→ Extract provided
- - - -
Create a duplicate layer, then filter --> extract. Extract the subject, blur the background layer, then flatten all layers.
 

cheersjy said:
Due to the small CCD of digicam, the photos taken usually have a tremendous DOF. Therefore, if taking portrait, i have to blur the background with Gaussian blur. I usually select the subject with magnetic lasso, then invert the selection and blur the background. However, i find it very hard to select the strands of hairs that stray away from the rest, or hairs with irregular edges. This makes the gaussian blur looks unnatural (well, perhaps it is not natural in the first place :sweat: ). I tried using history tool but i found trying to trace out the blurred hair strands after applying Gaussian blur is painstaking. Can any kind soul enlighten me on how to do this better?

Thanks in advance!

Have you tried varying the opacity of the history brush as you reach the edges of where you want to blur? Reduce to 50% or less. It might help to make it look less obvious.
 

Thanks pal, i have never tried the extraction tools or history tool opacity before, will play around with them.Thanks for the great advice!!
 

tsdh said:
how about using the extraction tools?
Create a duplicate layer, then filter --> extract. Extract the subject, blur the background layer, then flatten all layers.


This method is quite a good one to blur the background but maintain the focus on the subject...
but have to be careful when selecting the subject to extract... :(

One question...like what cheersjy posted... how do we sekect the strands of hair which is so thin and tiny?? :think:

cheers
 

SuRfTeC said:
One question...like what cheersjy posted... how do we sekect the strands of hair which is so thin and tiny?? :think:
cheers
The extraction tools in PS works by detecting the edge's contrast/color difference, as long as the hair-strands have adequate contrast/color difference with the background, then the extraction tools will select it nicely. No need to strain your eyes trying to select individual hair-strands.
 

what i'd normally do is duplicate a layer of the image, apply gaussian blur, then add a layer mask, then slowly paint away the regions i don't want...this way i can control how much blurness to apply by varying the amount of mask I keep.

also help to do all these b4 u reduce the size..allows you to magnify and choose a smaller brush to edit the mask.
 

tsdh said:
The extraction tools in PS works by detecting the edge's contrast/color difference, as long as the hair-strands have adequate contrast/color difference with the background, then the extraction tools will select it nicely. No need to strain your eyes trying to select individual hair-strands.


erm... how to let the extract tool select for you automatically?
been trying but still dunno how... now only suing highlight tool to select the area to extract then use the fill tool...
this way is very tedious right??

can share on the procedures of using extraction tool...??
- - - -
→ Tasks for this exercise
A) Which usernames appear in the forum thread about blurring photo backgrounds above? List each one once.
B) Answer these questions about the forum thread above:
(i) What opacity does the history brush advice suggest reducing to?
(ii) What tool does cheersjy usually use to select the subject?
(iii) How do the extraction tools in PS decide what to select?
C) Repeat the passage of the forum thread above that begins at the words "been trying but" and stops after "very tedious right??".
The material below plays no role here.

Items listed in a dataset:
- - - -
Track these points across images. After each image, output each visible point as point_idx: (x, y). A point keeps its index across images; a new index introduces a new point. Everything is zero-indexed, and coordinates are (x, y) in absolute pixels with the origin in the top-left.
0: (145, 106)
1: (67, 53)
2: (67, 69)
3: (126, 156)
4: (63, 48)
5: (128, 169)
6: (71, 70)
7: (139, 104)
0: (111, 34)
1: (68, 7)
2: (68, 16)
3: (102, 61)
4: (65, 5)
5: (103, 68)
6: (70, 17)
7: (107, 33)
- - - -
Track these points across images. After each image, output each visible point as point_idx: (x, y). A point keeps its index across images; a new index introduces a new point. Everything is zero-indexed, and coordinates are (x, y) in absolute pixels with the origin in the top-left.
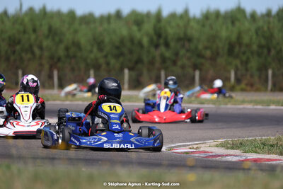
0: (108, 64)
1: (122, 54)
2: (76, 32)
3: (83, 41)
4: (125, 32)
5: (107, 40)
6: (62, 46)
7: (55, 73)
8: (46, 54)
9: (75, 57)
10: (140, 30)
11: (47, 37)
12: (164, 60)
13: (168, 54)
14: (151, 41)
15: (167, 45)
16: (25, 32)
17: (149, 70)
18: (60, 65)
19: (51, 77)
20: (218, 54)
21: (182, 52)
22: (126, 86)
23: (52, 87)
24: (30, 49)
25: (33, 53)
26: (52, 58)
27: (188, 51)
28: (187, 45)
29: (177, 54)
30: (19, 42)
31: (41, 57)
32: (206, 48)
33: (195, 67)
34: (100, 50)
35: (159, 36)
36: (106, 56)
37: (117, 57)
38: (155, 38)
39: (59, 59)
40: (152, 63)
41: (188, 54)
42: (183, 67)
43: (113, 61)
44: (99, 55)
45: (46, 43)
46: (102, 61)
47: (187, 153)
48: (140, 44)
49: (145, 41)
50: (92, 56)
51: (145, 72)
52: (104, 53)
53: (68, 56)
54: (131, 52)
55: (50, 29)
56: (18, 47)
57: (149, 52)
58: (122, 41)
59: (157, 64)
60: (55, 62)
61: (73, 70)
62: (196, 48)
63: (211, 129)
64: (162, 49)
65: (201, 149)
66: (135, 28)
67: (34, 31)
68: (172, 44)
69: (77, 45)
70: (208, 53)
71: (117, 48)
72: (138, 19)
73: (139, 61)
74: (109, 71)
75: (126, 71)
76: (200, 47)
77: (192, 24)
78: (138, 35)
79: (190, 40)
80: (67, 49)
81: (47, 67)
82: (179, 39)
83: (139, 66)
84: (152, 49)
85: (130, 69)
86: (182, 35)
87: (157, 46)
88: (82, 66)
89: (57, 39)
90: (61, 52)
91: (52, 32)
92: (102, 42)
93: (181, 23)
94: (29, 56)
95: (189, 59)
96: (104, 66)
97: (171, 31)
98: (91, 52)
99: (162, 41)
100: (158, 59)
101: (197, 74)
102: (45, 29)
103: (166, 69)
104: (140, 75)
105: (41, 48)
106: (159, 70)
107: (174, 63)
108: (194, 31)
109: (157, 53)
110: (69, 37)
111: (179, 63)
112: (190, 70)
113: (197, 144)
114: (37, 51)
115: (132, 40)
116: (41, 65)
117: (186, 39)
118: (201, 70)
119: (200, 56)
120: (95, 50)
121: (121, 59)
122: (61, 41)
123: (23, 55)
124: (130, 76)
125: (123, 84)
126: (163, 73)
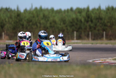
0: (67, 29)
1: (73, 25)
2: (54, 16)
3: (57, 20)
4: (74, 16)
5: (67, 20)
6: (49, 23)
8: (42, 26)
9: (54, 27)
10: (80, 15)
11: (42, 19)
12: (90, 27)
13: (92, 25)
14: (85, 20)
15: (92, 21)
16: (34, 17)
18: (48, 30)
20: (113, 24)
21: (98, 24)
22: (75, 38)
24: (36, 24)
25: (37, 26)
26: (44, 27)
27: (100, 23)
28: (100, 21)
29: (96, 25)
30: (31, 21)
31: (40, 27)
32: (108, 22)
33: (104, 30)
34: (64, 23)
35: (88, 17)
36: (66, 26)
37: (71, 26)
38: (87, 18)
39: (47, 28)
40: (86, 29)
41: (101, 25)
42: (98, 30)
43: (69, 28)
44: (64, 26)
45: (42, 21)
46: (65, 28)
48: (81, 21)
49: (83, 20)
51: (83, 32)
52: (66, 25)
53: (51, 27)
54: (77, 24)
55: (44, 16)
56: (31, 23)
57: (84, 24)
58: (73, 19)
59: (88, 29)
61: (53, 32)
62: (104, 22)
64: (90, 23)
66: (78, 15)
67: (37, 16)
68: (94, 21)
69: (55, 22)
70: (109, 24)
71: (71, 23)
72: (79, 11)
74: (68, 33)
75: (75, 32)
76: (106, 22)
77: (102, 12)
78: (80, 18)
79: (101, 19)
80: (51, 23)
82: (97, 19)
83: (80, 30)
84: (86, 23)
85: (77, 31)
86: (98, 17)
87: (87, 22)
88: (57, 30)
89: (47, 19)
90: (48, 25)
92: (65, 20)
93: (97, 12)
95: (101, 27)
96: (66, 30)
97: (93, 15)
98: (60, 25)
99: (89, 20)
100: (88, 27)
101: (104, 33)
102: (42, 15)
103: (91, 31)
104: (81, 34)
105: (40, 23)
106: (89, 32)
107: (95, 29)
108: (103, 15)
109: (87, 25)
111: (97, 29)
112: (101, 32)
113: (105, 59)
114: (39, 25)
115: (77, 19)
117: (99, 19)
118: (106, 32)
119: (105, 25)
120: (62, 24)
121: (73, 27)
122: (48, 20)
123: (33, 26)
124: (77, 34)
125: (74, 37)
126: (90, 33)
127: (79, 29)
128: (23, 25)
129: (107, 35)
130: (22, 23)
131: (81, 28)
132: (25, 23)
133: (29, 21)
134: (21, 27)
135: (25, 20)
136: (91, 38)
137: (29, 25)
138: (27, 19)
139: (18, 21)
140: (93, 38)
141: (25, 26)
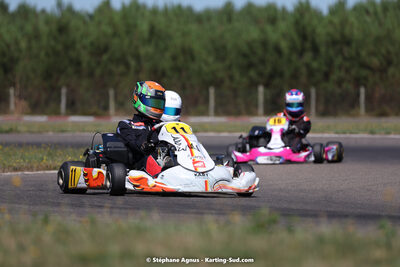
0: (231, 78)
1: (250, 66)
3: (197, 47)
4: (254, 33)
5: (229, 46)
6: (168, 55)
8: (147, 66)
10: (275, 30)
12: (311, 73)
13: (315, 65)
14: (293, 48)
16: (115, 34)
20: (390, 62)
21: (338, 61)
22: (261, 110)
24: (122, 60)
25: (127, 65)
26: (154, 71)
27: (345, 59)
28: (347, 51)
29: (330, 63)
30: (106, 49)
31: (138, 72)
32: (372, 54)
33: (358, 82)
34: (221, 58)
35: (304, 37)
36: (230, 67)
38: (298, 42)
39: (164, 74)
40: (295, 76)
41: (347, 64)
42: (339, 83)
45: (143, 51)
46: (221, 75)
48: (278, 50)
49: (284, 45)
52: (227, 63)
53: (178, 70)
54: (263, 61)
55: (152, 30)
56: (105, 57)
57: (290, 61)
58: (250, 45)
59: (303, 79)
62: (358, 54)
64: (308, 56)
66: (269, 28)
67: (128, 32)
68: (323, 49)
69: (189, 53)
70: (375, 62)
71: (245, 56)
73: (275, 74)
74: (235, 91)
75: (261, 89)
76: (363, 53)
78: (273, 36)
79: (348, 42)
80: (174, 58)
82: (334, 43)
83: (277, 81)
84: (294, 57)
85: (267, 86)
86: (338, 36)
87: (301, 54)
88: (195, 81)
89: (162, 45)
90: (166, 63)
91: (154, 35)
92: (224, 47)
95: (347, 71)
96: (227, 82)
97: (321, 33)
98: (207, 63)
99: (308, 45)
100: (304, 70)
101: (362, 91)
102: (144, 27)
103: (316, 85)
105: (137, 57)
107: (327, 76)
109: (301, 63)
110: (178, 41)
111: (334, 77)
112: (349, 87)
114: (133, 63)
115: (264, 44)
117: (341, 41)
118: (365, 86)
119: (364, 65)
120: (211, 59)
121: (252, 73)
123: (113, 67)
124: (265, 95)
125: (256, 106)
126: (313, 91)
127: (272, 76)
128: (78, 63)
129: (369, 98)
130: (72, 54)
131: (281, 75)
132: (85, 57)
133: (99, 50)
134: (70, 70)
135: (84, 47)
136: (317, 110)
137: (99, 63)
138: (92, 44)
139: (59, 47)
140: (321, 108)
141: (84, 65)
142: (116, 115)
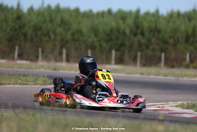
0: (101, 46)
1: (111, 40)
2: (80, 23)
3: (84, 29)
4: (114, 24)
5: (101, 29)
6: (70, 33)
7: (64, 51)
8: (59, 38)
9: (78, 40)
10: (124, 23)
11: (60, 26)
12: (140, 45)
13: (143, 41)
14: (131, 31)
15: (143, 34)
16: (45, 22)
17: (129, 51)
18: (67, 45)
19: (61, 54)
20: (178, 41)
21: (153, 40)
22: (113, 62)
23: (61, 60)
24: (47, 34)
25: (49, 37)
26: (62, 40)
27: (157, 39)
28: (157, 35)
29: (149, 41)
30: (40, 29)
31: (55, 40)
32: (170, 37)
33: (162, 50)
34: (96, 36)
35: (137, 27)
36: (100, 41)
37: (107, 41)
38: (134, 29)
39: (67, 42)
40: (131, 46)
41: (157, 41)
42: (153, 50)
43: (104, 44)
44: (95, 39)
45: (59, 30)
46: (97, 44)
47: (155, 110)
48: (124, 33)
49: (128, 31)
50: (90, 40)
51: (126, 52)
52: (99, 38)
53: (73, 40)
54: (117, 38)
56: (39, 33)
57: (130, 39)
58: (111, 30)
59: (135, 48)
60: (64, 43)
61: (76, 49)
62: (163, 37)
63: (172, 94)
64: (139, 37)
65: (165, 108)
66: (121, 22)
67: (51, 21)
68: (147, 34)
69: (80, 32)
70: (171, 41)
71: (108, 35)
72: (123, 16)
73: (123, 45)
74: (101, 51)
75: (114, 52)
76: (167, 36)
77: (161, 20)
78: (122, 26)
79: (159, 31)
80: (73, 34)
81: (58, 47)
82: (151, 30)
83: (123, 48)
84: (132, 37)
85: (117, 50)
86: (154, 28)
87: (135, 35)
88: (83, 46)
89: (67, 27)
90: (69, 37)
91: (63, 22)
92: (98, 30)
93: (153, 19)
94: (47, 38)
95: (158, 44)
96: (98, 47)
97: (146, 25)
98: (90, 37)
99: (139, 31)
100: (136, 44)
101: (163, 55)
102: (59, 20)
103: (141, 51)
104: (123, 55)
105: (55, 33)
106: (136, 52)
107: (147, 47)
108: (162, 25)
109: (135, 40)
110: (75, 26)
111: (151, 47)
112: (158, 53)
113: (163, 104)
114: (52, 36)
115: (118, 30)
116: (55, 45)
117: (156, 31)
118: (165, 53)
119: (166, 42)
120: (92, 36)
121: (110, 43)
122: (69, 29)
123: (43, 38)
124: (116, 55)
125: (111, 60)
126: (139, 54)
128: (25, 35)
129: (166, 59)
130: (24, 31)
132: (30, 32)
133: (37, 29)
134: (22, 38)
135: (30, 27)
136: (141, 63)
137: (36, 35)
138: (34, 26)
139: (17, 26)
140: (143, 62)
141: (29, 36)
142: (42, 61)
- - - -
→ Answers to each task
A)
cheersjy
tsdh
SuRfTeC

B)
(i) 50% or less.
(ii) The magnetic lasso.
(iii) By detecting the edge's contrast/color difference.

C)
been trying but still dunno how... now only suing highlight tool to select the area to extract then use the fill tool...
this way is very tedious right??